I echo Mike's comment. It will be hard for most of those disposed to be prepared to be prepared due to the concentration of people where they live.
And for those whose survival tactics include predating upon those who prepared, that's what the firearms are for.
As for long-term survival, I am very bullish on permaculture and alternative energy. If we assume that a cataclysm will take everything down to 19th century tech, then yes, we would need to farm in dirt.
On the other hand, if the cataclysm arrives and everyone has urban hydroponics and aquaponics and solar panels -- it's a very different ballgame.
The USA and Canada have a very different post-apocalyptic prospect than, say, Japan and Taiwan.
By the way, I am moving my survivalist/doomer blogroll entries to a separate blog at:
http://doomymood.blogspot.com/
Some of those people at metafilter are idiots. Here's one:
What I would like to know is, where do survivalists get their money? Are they whackos who happen to be wealthy and into the survivalist lifestyle? Are they running guns and drugs? Are they hitmen? I just cannot figure it.
They save their money. While all the sheep are frittering their FRN's away on lattes from Starbuck's and plasma televisions and fancy new cars, the survivalists are spending it on other things.
Another commenter said this:
I had a long discussion with a friend about this whole sort of syndrome late in '99. He opined, and I've come to adopt a similar notion, that some folks, deep down, want it all to collapse. With so many daily demands on our attention, just seeing it all go away and getting back to fulfilling basic requirements might seem like a gigantic relief.
It would be a relief, and it would also create a more honest and fundamentally sound society. I don't just want these things "deep down", I want them "shallow up", too.
MikeT, EW, I agree that urban living increases the difficulty of a self-sufficient lifestyle, particularly when it comes to gardening and permaculture, but other survival-minded things may be done to compensate for that deficiency, although if one moves frequently, it can be a bit of a burden to hoof particularly bulky goods across town or beyond. I'm dealing with a similar situation, and it takes a bit of improvisation to make it fly, but it's not impossible, or even improbable.
Regarding predation of retreats by the unprepared: it's just another history-comprehension failure. Storming a fortified area or laying siege without supplies, support or artillery is idiotic, especially when the premise of the argument is that they are without said resources.
SCS, I believe permaculture is one of the smartest things that could be done for any homestead-type property. Maintenance is minimal, and the return-on-investment is astronomical. Between that and a domestic alternative-energy system, one is already leaps and bounds ahead of the mouth-breathing Metafilter horde.

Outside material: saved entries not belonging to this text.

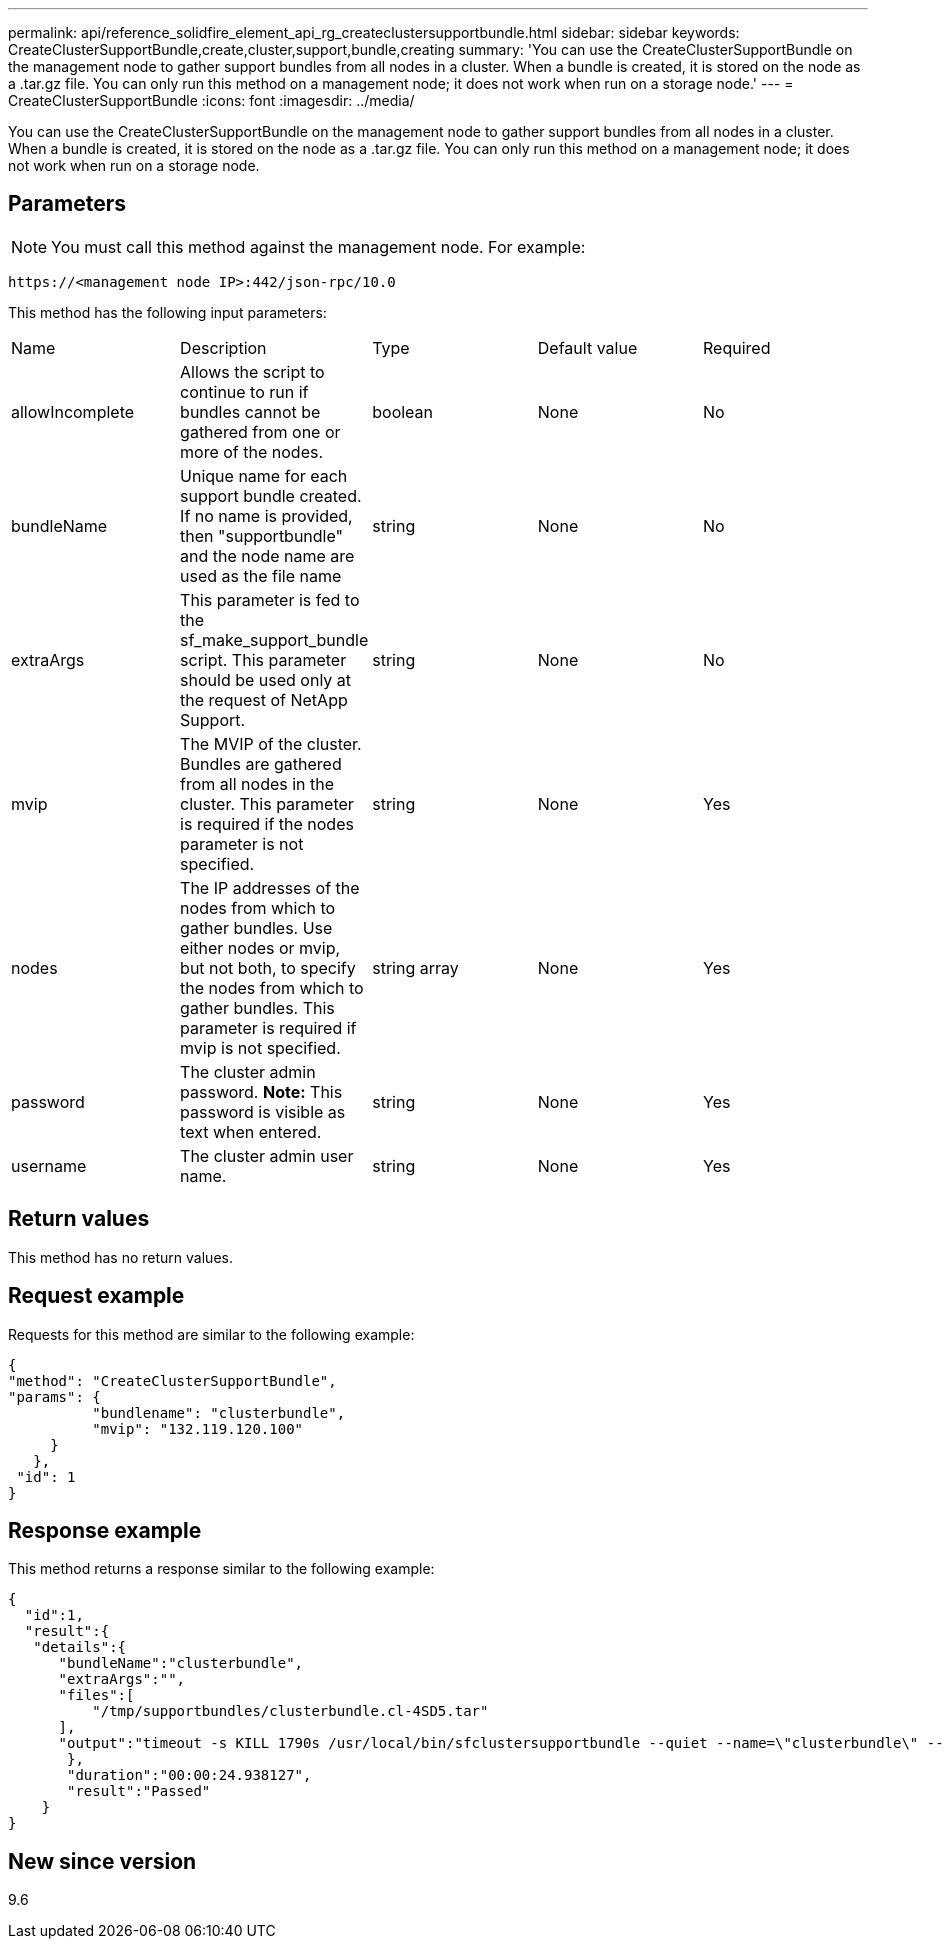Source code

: ---
permalink: api/reference_solidfire_element_api_rg_createclustersupportbundle.html
sidebar: sidebar
keywords: CreateClusterSupportBundle,create,cluster,support,bundle,creating
summary: 'You can use the CreateClusterSupportBundle on the management node to gather support bundles from all nodes in a cluster. When a bundle is created, it is stored on the node as a .tar.gz file. You can only run this method on a management node; it does not work when run on a storage node.'
---
= CreateClusterSupportBundle
:icons: font
:imagesdir: ../media/

[.lead]
You can use the CreateClusterSupportBundle on the management node to gather support bundles from all nodes in a cluster. When a bundle is created, it is stored on the node as a .tar.gz file. You can only run this method on a management node; it does not work when run on a storage node.

== Parameters

NOTE: You must call this method against the management node. For example:

----
https://<management node IP>:442/json-rpc/10.0
----

This method has the following input parameters:

|===
| Name| Description| Type| Default value| Required
a|
allowIncomplete
a|
Allows the script to continue to run if bundles cannot be gathered from one or more of the nodes.
a|
boolean
a|
None
a|
No
a|
bundleName
a|
Unique name for each support bundle created. If no name is provided, then "supportbundle" and the node name are used as the file name
a|
string
a|
None
a|
No
a|
extraArgs
a|
This parameter is fed to the sf_make_support_bundle script. This parameter should be used only at the request of NetApp Support.
a|
string
a|
None
a|
No
a|
mvip
a|
The MVIP of the cluster. Bundles are gathered from all nodes in the cluster. This parameter is required if the nodes parameter is not specified.
a|
string
a|
None
a|
Yes
a|
nodes
a|
The IP addresses of the nodes from which to gather bundles. Use either nodes or mvip, but not both, to specify the nodes from which to gather bundles. This parameter is required if mvip is not specified.
a|
string array
a|
None
a|
Yes
a|
password
a|
The cluster admin password. *Note:* This password is visible as text when entered.

a|
string
a|
None
a|
Yes
a|
username
a|
The cluster admin user name.
a|
string
a|
None
a|
Yes
|===

== Return values

This method has no return values.

== Request example

Requests for this method are similar to the following example:

----
{
"method": "CreateClusterSupportBundle",
"params": {
          "bundlename": "clusterbundle",
          "mvip": "132.119.120.100"
     }
   },
 "id": 1
}
----

== Response example

This method returns a response similar to the following example:

----
{
  "id":1,
  "result":{
   "details":{
      "bundleName":"clusterbundle",
      "extraArgs":"",
      "files":[
          "/tmp/supportbundles/clusterbundle.cl-4SD5.tar"
      ],
      "output":"timeout -s KILL 1790s /usr/local/bin/sfclustersupportbundle --quiet --name=\"clusterbundle\" --target-directory=\"/tmp/solidfire-dtemp.MM7f0m\" --user=\"admin\" --pass=\"admin\" --mvip=132.119.120.100"
       },
       "duration":"00:00:24.938127",
       "result":"Passed"
    }
}
----

== New since version

9.6
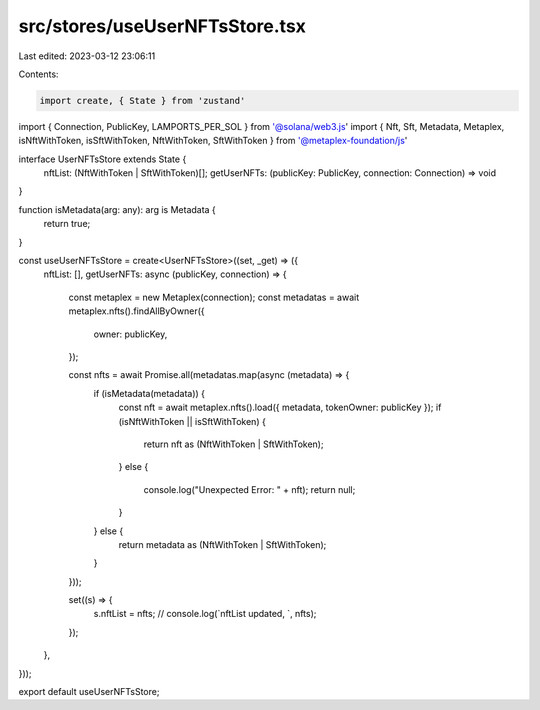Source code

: src/stores/useUserNFTsStore.tsx
===============================

Last edited: 2023-03-12 23:06:11

Contents:

.. code-block:: tsx

    import create, { State } from 'zustand'
import { Connection, PublicKey, LAMPORTS_PER_SOL } from '@solana/web3.js'
import { Nft, Sft, Metadata, Metaplex, isNftWithToken, isSftWithToken, NftWithToken, SftWithToken } from '@metaplex-foundation/js'

interface UserNFTsStore extends State {
  nftList: (NftWithToken | SftWithToken)[];
  getUserNFTs: (publicKey: PublicKey, connection: Connection) => void
}

function isMetadata(arg: any): arg is Metadata {
  return true;
}

const useUserNFTsStore = create<UserNFTsStore>((set, _get) => ({
  nftList: [],
  getUserNFTs: async (publicKey, connection) => {
    const metaplex = new Metaplex(connection);
    const metadatas = await metaplex.nfts().findAllByOwner({
      owner: publicKey,
    });

    const nfts = await Promise.all(metadatas.map(async (metadata) => {
      if (isMetadata(metadata)) {
        const nft = await metaplex.nfts().load({ metadata, tokenOwner: publicKey });
        if (isNftWithToken || isSftWithToken) {
          return nft as (NftWithToken | SftWithToken);
        }
        else {
          console.log("Unexpected Error: " + nft);
          return null;
        }
      } else {
        return metadata as (NftWithToken | SftWithToken);
      }
    }));

    set((s) => {
      s.nftList = nfts;
      // console.log(`nftList updated, `, nfts);
    });
  },
}));

export default useUserNFTsStore;

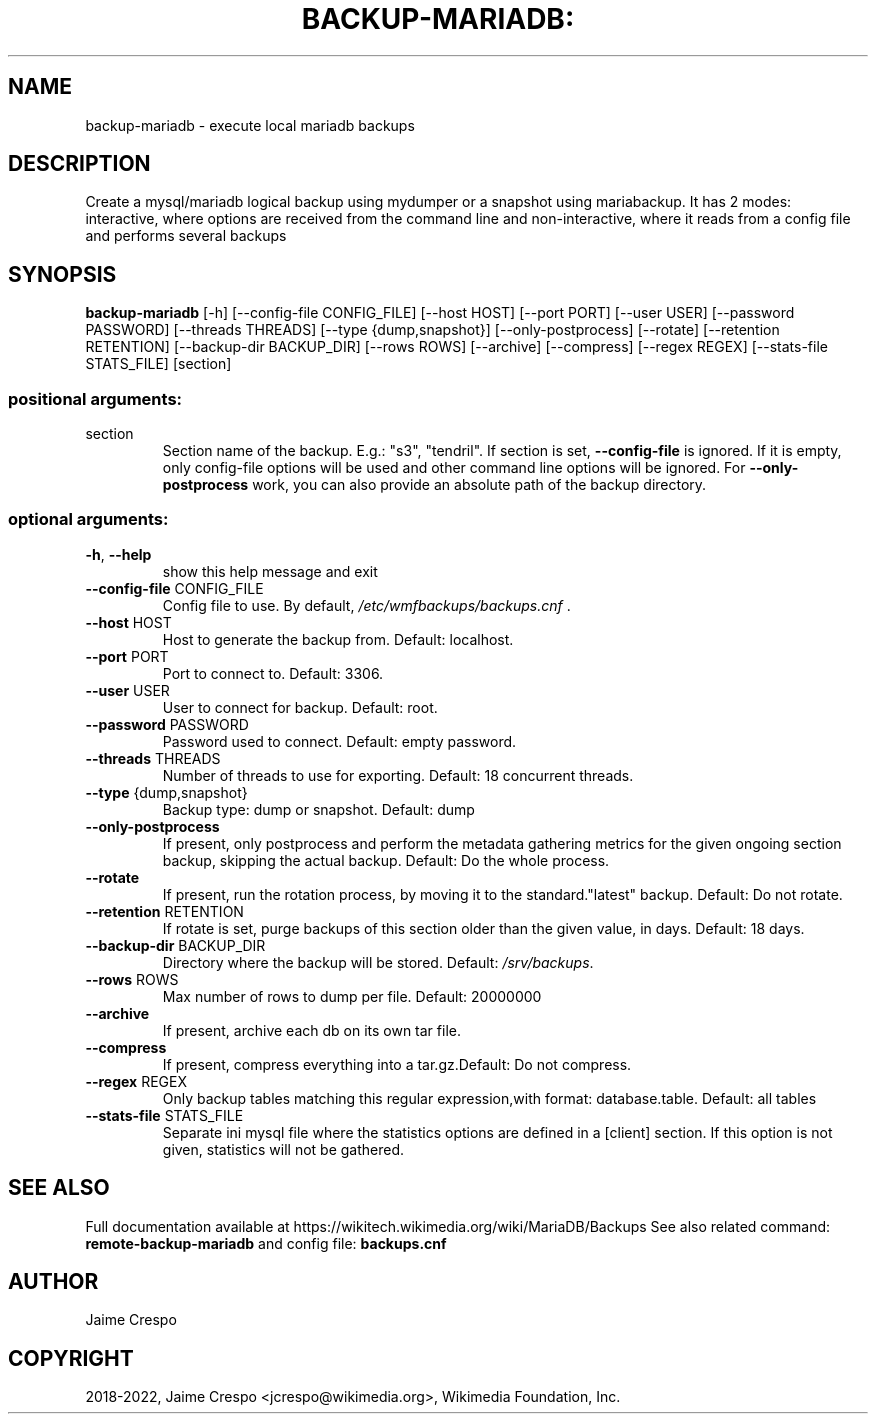 .TH BACKUP-MARIADB: "1" "March 2022" "wmfbackups" "User Commands"
.SH NAME
backup-mariadb \- execute local mariadb backups
.SH DESCRIPTION
.PP
Create a mysql/mariadb logical backup using mydumper or a snapshot using
mariabackup. It has 2 modes: interactive, where options are received from the
command line and non\-interactive, where it reads from a config file and
performs several backups
.SH SYNOPSIS
.B backup-mariadb
[\-h] [\-\-config\-file CONFIG_FILE] [\-\-host HOST]
[\-\-port PORT] [\-\-user USER] [\-\-password PASSWORD]
[\-\-threads THREADS] [\-\-type {dump,snapshot}]
[\-\-only\-postprocess] [\-\-rotate] [\-\-retention RETENTION]
[\-\-backup\-dir BACKUP_DIR] [\-\-rows ROWS] [\-\-archive]
[\-\-compress] [\-\-regex REGEX] [\-\-stats\-file STATS_FILE]
[section]
.SS "positional arguments:"
.TP
section
Section name of the backup. E.g.: "s3", "tendril". If
section is set, \fB\-\-config\-file\fR is ignored. If it is
empty, only config\-file options will be used and other
command line options will be ignored. For \fB\-\-only\-postprocess\fR work,
you can also provide an absolute path of the backup directory.
.SS "optional arguments:"
.TP
\fB\-h\fR, \fB\-\-help\fR
show this help message and exit
.TP
\fB\-\-config\-file\fR CONFIG_FILE
Config file to use. By default,
\fI\,/etc/wmfbackups/backups.cnf\/\fP .
.TP
\fB\-\-host\fR HOST
Host to generate the backup from. Default: localhost.
.TP
\fB\-\-port\fR PORT
Port to connect to. Default: 3306.
.TP
\fB\-\-user\fR USER
User to connect for backup. Default: root.
.TP
\fB\-\-password\fR PASSWORD
Password used to connect. Default: empty password.
.TP
\fB\-\-threads\fR THREADS
Number of threads to use for exporting. Default: 18
concurrent threads.
.TP
\fB\-\-type\fR {dump,snapshot}
Backup type: dump or snapshot. Default: dump
.TP
\fB\-\-only\-postprocess\fR
If present, only postprocess and perform the metadata
gathering metrics for the given ongoing section
backup, skipping the actual backup. Default: Do the
whole process.
.TP
\fB\-\-rotate\fR
If present, run the rotation process, by moving it to
the standard."latest" backup. Default: Do not rotate.
.TP
\fB\-\-retention\fR RETENTION
If rotate is set, purge backups of this section older
than the given value, in days. Default: 18 days.
.TP
\fB\-\-backup\-dir\fR BACKUP_DIR
Directory where the backup will be stored. Default:
\fI\,/srv/backups\/\fP.
.TP
\fB\-\-rows\fR ROWS
Max number of rows to dump per file. Default: 20000000
.TP
\fB\-\-archive\fR
If present, archive each db on its own tar file.
.TP
\fB\-\-compress\fR
If present, compress everything into a tar.gz.Default:
Do not compress.
.TP
\fB\-\-regex\fR REGEX
Only backup tables matching this regular
expression,with format: database.table. Default: all
tables
.TP
\fB\-\-stats\-file\fR STATS_FILE
Separate ini mysql file where the statistics options are
defined in a [client] section. If this option is not given,
statistics will not be gathered.
.SH "SEE ALSO"
Full documentation available at https://wikitech.wikimedia.org/wiki/MariaDB/Backups
See also related command:
.B remote-backup-mariadb
and config file:
.B backups.cnf
.SH AUTHOR
Jaime Crespo
.SH COPYRIGHT
2018-2022, Jaime Crespo <jcrespo@wikimedia.org>, Wikimedia Foundation, Inc.
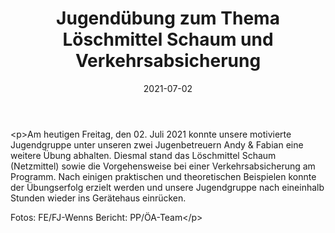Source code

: #+TITLE: Jugendübung zum Thema Löschmittel Schaum und Verkehrsabsicherung
#+DATE: 2021-07-02
#+FACEBOOK_URL: https://facebook.com/ffwenns/posts/5815382551870155

<p>Am heutigen Freitag, den 02. Juli 2021 konnte unsere motivierte Jugendgruppe unter unseren zwei Jugenbetreuern Andy & Fabian eine weitere Übung abhalten. Diesmal stand das Löschmittel Schaum (Netzmittel) sowie die Vorgehensweise bei einer Verkehrsabsicherung am Programm. Nach einigen praktischen und theoretischen Beispielen konnte der Übungserfolg erzielt werden und unsere Jugendgruppe nach eineinhalb Stunden wieder ins Gerätehaus einrücken. 

Fotos: FE/FJ-Wenns
Bericht: PP/ÖA-Team</p>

All of these things help keep household income focused on things that increase liberty and security, which I truly believe can steer us toward that more "honest and fundamentally sound society", as Triton said. There's nothing not to like there.
It's a sad commentary that such practices would improve life regardless of what would happen, and the general reaction is that such an attitude is backwards. If they don't want to live in that future, that provides all the more incentive for me to fight tooth-and-nail to see that sunrise, nes pa?